> [Instructions for the task]:
What lines of the material below include the string "wypełnienia"? Copy all of them.

> [Input for this task]:
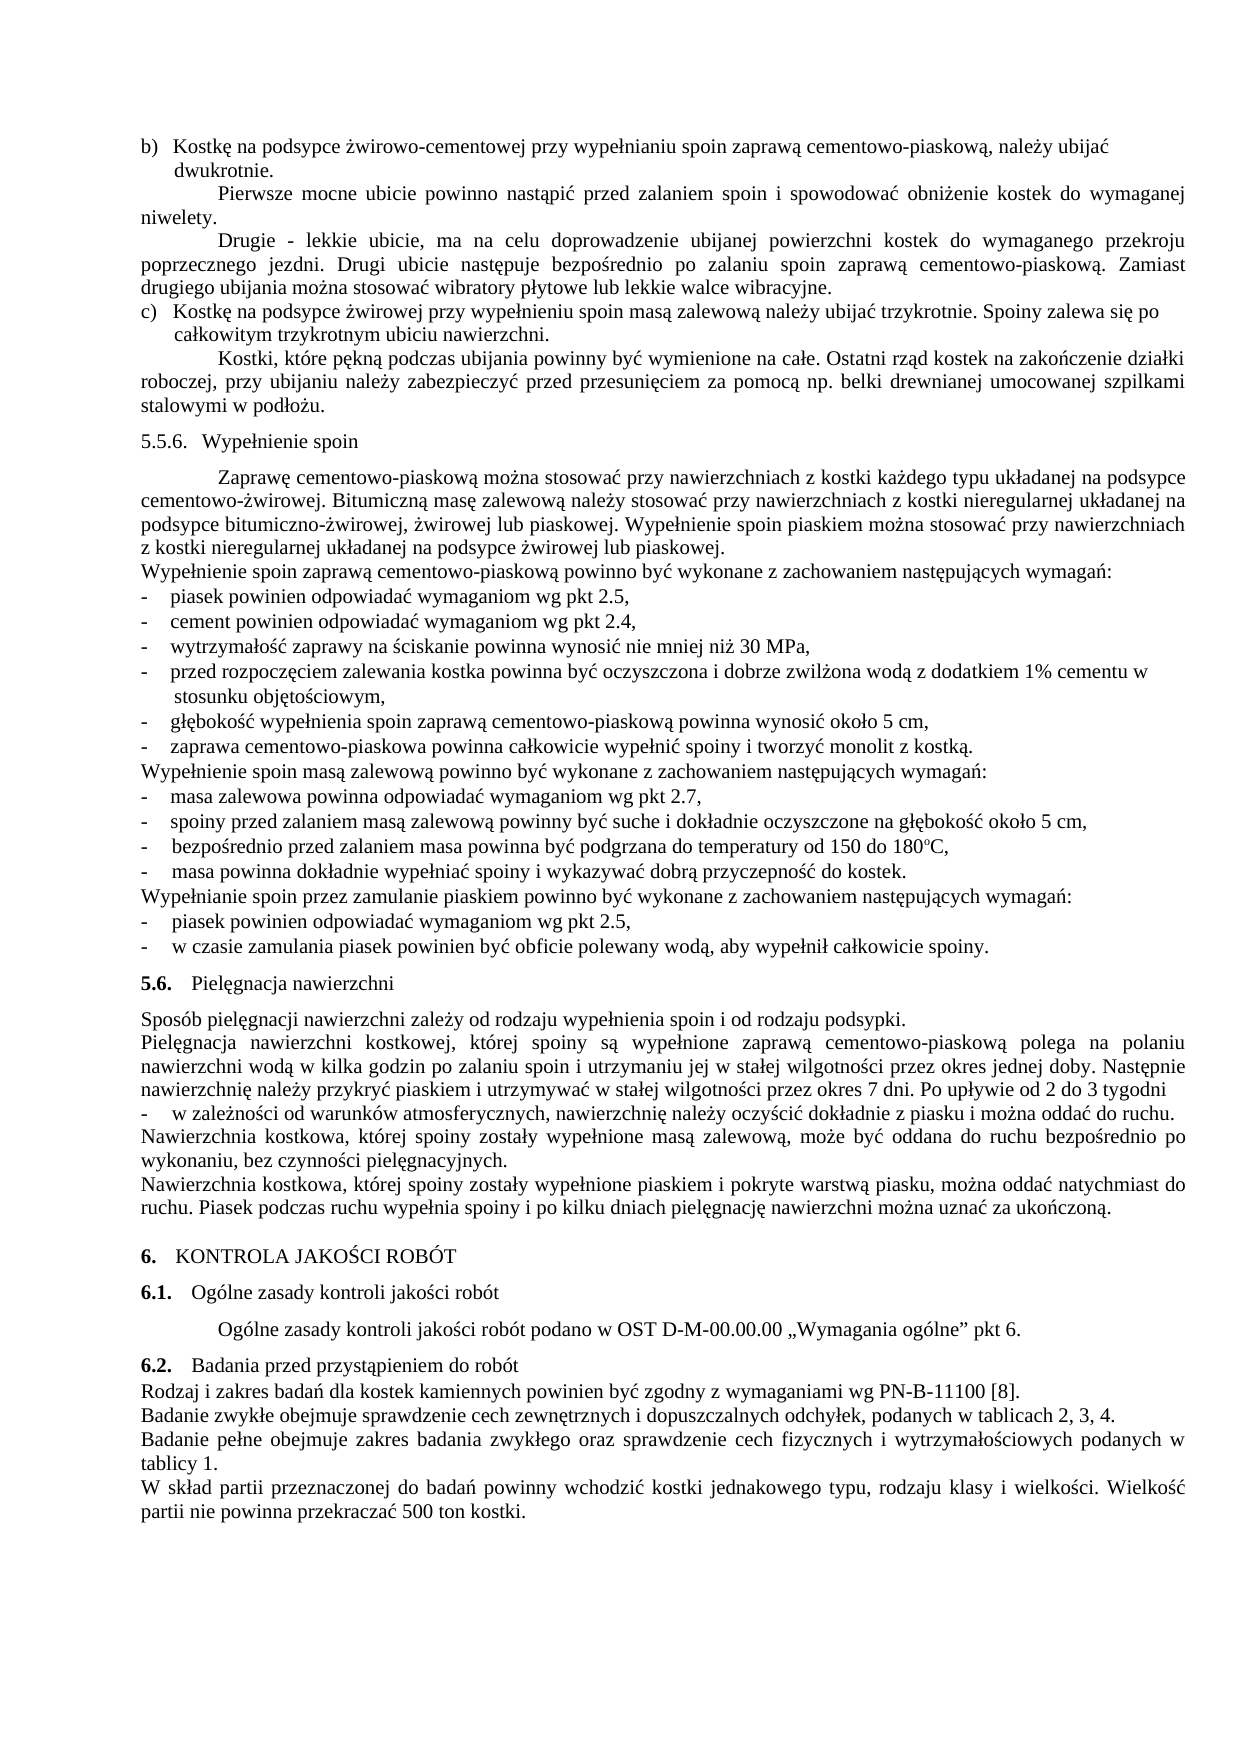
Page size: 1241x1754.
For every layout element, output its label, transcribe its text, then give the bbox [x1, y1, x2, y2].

list głębokość wypełnienia spoin zaprawą cementowo-piaskową powinna wynosić około 5 cm, [141, 708, 1187, 733]
list wytrzymałość zaprawy na ściskanie powinna wynosić nie mniej niż 30 MPa, [141, 633, 1187, 658]
list w czasie zamulania piasek powinien być obficie polewany wodą, aby wypełnił całkowicie spoiny. [141, 933, 1187, 958]
list masa powinna dokładnie wypełniać spoiny i wykazywać dobrą przyczepność do kostek. [141, 858, 1187, 883]
list spoiny przed zalaniem masą zalewową powinny być suche i dokładnie oczyszczone na głębokość około 5 cm, [141, 808, 1187, 833]
list przed rozpoczęciem zalewania kostka powinna być oczyszczona i dobrze zwilżona wodą z dodatkiem 1% cementu w stosunku objętościowym, [141, 658, 1187, 708]
text Pierwsze mocne ubicie powinno nastąpić przed zalaniem spoin i spowodować obniżenie kostek do wymaganej niwelety. [141, 182, 1187, 229]
list piasek powinien odpowiadać wymaganiom wg pkt 2.5, [141, 583, 1187, 608]
list cement powinien odpowiadać wymaganiom wg pkt 2.4, [141, 608, 1187, 633]
list Kostkę na podsypce żwirowej przy wypełnieniu spoin masą zalewową należy ubijać trzykrotnie. Spoiny zalewa się po całkowitym trzykrotnym ubiciu nawierzchni. [141, 299, 1187, 347]
text Kostki, które pękną podczas ubijania powinny być wymienione na całe. Ostatni rząd kostek na zakończenie działki roboczej, przy ubijaniu należy zabezpieczyć przed przesunięciem za pomocą np. belki drewnianej umocowanej szpilkami stalowymi w podłożu. [141, 347, 1187, 417]
list piasek powinien odpowiadać wymaganiom wg pkt 2.5, [141, 908, 1187, 933]
list Ogólne zasady kontroli jakości robót [141, 1270, 1187, 1307]
list KONTROLA JAKOŚCI ROBÓT [141, 1234, 1187, 1270]
text Rodzaj i zakres badań dla kostek kamiennych powinien być zgodny z wymaganiami wg PN-B-11100 [8]. [141, 1380, 1187, 1404]
list Pielęgnacja nawierzchni [141, 972, 1187, 995]
text Zaprawę cementowo-piaskową można stosować przy nawierzchniach z kostki każdego typu układanej na podsypce cementowo-żwirowej. Bitumiczną masę zalewową należy stosować przy nawierzchniach z kostki nieregularnej układanej na podsypce bitumiczno-żwirowej, żwirowej lub piaskowej. Wypełnienie spoin piaskiem można stosować przy nawierzchniach z kostki nieregularnej układanej na podsypce żwirowej lub piaskowej. [141, 465, 1187, 559]
text Pielęgnacja nawierzchni kostkowej, której spoiny są wypełnione zaprawą cementowo-piaskową polega na polaniu nawierzchni wodą w kilka godzin po zalaniu spoin i utrzymaniu jej w stałej wilgotności przez okres jednej doby. Następnie nawierzchnię należy przykryć piaskiem i utrzymywać w stałej wilgotności przez okres 7 dni. Po upływie od 2 do 3 tygodni [141, 1031, 1187, 1102]
text W skład partii przeznaczonej do badań powinny wchodzić kostki jednakowego typu, rodzaju klasy i wielkości. Wielkość partii nie powinna przekraczać 500 ton kostki. [141, 1476, 1187, 1523]
list bezpośrednio przed zalaniem masa powinna być podgrzana do temperatury od 150 do 180oC, [141, 833, 1187, 858]
text Nawierzchnia kostkowa, której spoiny zostały wypełnione masą zalewową, może być oddana do ruchu bezpośrednio po wykonaniu, bez czynności pielęgnacyjnych. [141, 1125, 1187, 1172]
text Sposób pielęgnacji nawierzchni zależy od rodzaju wypełnienia spoin i od rodzaju podsypki. [141, 1007, 1187, 1031]
text Nawierzchnia kostkowa, której spoiny zostały wypełnione piaskiem i pokryte warstwą piasku, można oddać natychmiast do ruchu. Piasek podczas ruchu wypełnia spoiny i po kilku dniach pielęgnację nawierzchni można uznać za ukończoną. [141, 1172, 1187, 1219]
text Wypełnienie spoin zaprawą cementowo-piaskową powinno być wykonane z zachowaniem następujących wymagań: [141, 559, 1187, 583]
list masa zalewowa powinna odpowiadać wymaganiom wg pkt 2.7, [141, 783, 1187, 808]
text Wypełnianie spoin przez zamulanie piaskiem powinno być wykonane z zachowaniem następujących wymagań: [141, 883, 1187, 908]
text Badanie pełne obejmuje zakres badania zwykłego oraz sprawdzenie cech fizycznych i wytrzymałościowych podanych w tablicy 1. [141, 1428, 1187, 1476]
list zaprawa cementowo-piaskowa powinna całkowicie wypełnić spoiny i tworzyć monolit z kostką. [141, 733, 1187, 758]
text Badanie zwykłe obejmuje sprawdzenie cech zewnętrznych i dopuszczalnych odchyłek, podanych w tablicach 2, 3, 4. [141, 1404, 1187, 1428]
text Wypełnienie spoin masą zalewową powinno być wykonane z zachowaniem następujących wymagań: [141, 758, 1187, 783]
text Ogólne zasady kontroli jakości robót podano w OST D-M-00.00.00 „Wymagania ogólne” pkt 6. [141, 1307, 1187, 1343]
list Wypełnienie spoin [141, 430, 1187, 453]
list Kostkę na podsypce żwirowo-cementowej przy wypełnianiu spoin zaprawą cementowo-piaskową, należy ubijać dwukrotnie. [141, 135, 1187, 182]
list w zależności od warunków atmosferycznych, nawierzchnię należy oczyścić dokładnie z piasku i można oddać do ruchu. [141, 1102, 1187, 1125]
list Badania przed przystąpieniem do robót [141, 1343, 1187, 1380]
text Drugie - lekkie ubicie, ma na celu doprowadzenie ubijanej powierzchni kostek do wymaganego przekroju poprzecznego jezdni. Drugi ubicie następuje bezpośrednio po zalaniu spoin zaprawą cementowo-piaskową. Zamiast drugiego ubijania można stosować wibratory płytowe lub lekkie walce wibracyjne. [141, 229, 1187, 299]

> [Your response]:
list głębokość wypełnienia spoin zaprawą cementowo-piaskową powinna wynosić około 5 cm, [141, 708, 1187, 733]
text Sposób pielęgnacji nawierzchni zależy od rodzaju wypełnienia spoin i od rodzaju podsypki. [141, 1007, 1187, 1031]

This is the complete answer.